Records excerpted from a collection:
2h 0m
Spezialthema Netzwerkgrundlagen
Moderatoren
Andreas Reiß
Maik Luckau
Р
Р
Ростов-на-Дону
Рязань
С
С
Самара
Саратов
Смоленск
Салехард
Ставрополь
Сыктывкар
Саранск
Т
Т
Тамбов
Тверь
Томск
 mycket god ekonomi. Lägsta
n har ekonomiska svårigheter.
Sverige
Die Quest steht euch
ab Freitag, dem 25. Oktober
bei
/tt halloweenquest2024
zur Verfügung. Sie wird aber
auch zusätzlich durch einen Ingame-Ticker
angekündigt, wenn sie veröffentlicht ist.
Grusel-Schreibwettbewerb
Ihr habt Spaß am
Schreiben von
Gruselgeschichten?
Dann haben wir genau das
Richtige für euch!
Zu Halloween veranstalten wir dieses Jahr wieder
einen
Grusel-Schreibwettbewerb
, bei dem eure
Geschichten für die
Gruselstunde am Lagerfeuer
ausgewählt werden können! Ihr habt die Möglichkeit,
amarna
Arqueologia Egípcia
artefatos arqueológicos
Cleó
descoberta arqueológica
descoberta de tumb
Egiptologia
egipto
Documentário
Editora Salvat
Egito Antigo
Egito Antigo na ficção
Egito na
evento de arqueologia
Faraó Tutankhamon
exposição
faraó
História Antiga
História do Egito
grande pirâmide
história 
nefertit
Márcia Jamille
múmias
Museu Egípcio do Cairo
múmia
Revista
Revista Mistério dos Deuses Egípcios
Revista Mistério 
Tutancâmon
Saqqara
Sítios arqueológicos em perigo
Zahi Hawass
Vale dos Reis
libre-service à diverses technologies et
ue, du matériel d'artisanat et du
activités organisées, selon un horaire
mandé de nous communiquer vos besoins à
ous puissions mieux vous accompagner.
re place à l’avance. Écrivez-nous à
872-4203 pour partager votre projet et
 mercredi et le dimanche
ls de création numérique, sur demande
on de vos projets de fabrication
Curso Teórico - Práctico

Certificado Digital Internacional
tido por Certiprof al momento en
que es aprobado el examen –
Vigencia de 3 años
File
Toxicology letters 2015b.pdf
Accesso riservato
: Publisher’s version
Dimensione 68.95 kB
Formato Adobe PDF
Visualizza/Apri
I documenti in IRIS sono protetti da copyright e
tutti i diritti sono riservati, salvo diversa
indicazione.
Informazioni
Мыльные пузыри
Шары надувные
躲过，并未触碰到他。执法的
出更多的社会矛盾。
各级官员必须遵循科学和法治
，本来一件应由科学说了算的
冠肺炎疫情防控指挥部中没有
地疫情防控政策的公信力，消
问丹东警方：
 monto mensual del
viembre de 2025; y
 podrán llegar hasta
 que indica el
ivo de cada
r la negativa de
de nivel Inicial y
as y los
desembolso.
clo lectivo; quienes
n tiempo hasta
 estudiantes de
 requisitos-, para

§ **Task instructions**
List every line in the records above that contains the word "Egito".

§ **Written response**
Egito Antigo
Egito Antigo na ficção
Egito na
História do Egito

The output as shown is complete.